Miguel Arcanjo Prado — Quem são os artistas de sua geração que você admira? Por quê? E os da geração mais antiga?
Gabriel Póvoas — São muitos, mas destaco Tiganá Santana, Lucas Santana, Tércio Guimarães, Mou Brasil, Letieres Leite e Orkestra Rumpilez, Matheus Von Cruger, Dani Black, Tulipa Ruiz, Maria Beraldo. O porquê? Cada um é único e colabora para a cultura brasileira. Dos antigos, João Gilberto, Chico Buarque, Tom Jobim, Caetano, Gil, que são referências incontornáveis. Mas ouço muita música estrangeira e também música erudita orquestral… Björk e Camille, minhas musas, Thomas Ades um gênio.

Miguel Arcanjo Prado — Luedji Luna anda fazendo sucesso em SP, sendo uma cantora baiana que foge à aba “axé”. Como você vê o sucesso dela e de outros nomes como Xênia França e Larissa Luz? Abre novos caminhos à música baiana?
Gabriel Póvoas — Primeiramente, eu discordo da utilização do termo “Axé”, sagrado para o Candomblé, como denominação de um gênero dançante baiano. Posteriormente, eu acho maravilhoso Salvador ter criado um gênero de música popular e não vejo problema haver novos artistas de destaque nacional deste mesmo gênero. Acho Luedji, Larissa e Xênia artistas necessárias, muito orgulho sim de dividir a terra-mãe com elas.

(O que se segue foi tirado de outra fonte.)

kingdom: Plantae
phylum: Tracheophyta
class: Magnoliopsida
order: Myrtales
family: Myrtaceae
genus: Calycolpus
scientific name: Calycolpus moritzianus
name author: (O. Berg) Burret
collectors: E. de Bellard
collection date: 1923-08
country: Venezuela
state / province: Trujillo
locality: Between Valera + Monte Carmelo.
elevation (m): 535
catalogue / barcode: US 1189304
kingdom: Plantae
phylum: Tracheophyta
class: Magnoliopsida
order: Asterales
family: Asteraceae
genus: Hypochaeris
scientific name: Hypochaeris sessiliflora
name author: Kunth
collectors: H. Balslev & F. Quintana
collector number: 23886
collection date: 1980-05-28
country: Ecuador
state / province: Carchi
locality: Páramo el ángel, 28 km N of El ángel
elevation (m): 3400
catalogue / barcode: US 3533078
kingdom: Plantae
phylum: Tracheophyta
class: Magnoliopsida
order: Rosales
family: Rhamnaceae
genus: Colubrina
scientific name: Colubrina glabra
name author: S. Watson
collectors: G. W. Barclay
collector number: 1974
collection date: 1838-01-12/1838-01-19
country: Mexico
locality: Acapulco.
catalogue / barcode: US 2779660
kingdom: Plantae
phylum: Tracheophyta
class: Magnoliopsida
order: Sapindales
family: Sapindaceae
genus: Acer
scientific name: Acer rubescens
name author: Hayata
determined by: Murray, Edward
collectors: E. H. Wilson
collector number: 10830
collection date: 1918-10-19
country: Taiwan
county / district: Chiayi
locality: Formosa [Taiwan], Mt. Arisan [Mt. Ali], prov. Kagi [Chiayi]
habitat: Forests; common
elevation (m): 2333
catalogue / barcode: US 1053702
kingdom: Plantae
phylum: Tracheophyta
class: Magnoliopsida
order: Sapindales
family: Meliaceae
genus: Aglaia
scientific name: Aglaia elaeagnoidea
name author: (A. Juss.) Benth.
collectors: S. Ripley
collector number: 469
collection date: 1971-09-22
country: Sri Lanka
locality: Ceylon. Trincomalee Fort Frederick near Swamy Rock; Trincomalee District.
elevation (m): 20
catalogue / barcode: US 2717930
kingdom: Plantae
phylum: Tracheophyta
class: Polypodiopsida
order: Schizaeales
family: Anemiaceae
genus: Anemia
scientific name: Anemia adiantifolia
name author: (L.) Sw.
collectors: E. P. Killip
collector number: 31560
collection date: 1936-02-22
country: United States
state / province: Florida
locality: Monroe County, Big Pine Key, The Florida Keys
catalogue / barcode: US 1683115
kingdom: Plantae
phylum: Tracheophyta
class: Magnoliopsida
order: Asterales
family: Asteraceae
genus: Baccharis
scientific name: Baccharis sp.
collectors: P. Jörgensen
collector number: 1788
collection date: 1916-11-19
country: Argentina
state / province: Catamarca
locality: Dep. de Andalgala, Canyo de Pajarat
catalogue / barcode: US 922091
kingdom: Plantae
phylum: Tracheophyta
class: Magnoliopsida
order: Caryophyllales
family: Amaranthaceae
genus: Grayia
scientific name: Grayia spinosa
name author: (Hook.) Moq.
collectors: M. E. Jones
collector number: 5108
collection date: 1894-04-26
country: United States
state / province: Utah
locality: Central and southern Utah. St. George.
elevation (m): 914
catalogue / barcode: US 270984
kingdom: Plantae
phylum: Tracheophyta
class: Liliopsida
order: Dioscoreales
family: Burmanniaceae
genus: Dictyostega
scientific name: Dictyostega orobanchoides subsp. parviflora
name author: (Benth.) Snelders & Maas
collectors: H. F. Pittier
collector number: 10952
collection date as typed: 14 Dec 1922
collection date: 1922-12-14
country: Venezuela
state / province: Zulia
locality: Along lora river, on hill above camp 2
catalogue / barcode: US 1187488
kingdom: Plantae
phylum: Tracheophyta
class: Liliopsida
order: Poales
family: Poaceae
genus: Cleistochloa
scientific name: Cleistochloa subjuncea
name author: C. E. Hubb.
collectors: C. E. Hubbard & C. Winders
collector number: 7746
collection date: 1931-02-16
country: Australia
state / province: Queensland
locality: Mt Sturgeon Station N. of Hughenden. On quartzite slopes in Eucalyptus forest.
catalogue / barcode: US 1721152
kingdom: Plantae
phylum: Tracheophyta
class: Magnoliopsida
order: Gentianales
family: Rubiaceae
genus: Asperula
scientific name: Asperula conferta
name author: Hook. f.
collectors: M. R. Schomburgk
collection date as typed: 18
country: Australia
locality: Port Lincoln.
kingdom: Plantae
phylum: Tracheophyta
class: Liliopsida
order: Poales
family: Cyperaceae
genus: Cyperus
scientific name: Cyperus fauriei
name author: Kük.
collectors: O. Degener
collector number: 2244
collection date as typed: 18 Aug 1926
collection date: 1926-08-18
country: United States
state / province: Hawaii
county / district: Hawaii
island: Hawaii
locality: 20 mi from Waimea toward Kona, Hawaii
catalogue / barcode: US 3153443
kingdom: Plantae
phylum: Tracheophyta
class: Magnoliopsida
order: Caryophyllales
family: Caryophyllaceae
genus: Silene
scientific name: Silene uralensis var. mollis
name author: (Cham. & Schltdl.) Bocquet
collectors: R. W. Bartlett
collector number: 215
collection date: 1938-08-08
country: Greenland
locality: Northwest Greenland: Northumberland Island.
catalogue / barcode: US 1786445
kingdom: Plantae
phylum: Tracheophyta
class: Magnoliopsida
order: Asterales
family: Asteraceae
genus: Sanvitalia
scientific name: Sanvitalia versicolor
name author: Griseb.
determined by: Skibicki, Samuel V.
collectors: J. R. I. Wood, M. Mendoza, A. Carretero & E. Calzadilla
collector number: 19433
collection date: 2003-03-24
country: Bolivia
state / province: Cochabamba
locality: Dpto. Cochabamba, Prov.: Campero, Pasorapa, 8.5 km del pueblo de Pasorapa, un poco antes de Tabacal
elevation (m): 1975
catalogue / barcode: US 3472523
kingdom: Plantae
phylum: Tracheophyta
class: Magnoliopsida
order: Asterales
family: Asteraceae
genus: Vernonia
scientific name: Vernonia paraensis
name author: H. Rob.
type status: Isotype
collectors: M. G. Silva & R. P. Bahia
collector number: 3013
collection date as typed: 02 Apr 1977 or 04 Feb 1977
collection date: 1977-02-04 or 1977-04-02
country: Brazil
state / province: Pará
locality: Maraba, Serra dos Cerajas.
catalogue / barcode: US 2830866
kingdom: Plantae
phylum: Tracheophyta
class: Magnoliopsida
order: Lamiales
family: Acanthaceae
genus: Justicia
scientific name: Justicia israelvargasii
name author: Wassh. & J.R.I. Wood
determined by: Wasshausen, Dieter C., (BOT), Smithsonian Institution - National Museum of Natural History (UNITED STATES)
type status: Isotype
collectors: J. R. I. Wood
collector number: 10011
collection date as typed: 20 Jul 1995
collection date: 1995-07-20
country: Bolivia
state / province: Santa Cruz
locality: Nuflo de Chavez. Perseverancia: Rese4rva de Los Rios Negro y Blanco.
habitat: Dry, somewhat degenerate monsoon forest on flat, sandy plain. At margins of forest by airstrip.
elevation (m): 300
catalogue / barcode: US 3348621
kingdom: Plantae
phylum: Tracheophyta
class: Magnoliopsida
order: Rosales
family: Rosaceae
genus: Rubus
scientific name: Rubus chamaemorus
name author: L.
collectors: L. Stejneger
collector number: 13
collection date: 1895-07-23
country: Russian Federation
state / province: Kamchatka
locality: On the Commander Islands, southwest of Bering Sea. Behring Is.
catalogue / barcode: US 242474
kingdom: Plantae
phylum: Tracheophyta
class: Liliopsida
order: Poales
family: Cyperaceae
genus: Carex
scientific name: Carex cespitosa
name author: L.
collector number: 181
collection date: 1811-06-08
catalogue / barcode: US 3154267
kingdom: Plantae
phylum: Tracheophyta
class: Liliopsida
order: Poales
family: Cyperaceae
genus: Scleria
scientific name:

Gabriel Póvoas ao lado da irmã, Giovana, e da mãe, Daniela Mercury: família de artistas – Foto: Célia Santos – Divulgação – Blog do Arcanjo – UOL

Miguel Arcanjo Prado — Qual é a dor e a delícia do Carnaval de Salvador?
Gabriel Póvoas — Muitas dores e muitas delícias, um mar de contradições. A nossa tão desigual Salvador grita de alegria e dor durante os dias de folia, é como se o Carnaval deixasse mais escancarada as belezas e as tristezas de nossa cidade. Salvador: cidade da música… mas que não paga direitos autorais, por exemplo. Carnaval, fruto da cultura negra de origem
africana, mas que tanto discrimina e mata aqueles que criaram toda essa riqueza celebrada mundialmente.

Miguel Arcanjo Prado — Que tipo de artista você é?
Gabriel Póvoas — É um pouco desconfortável se autodefinir. Mas eu sou um compositor, isso direciona meu fazer artístico. Isso me faz me sentir vivo. Particularmente, selecionar poesias e criar melodias sobre elas, ou seja, ressignificar palavras destes tantos e tão grandes poetas que têm me confiado esta desafiadora função.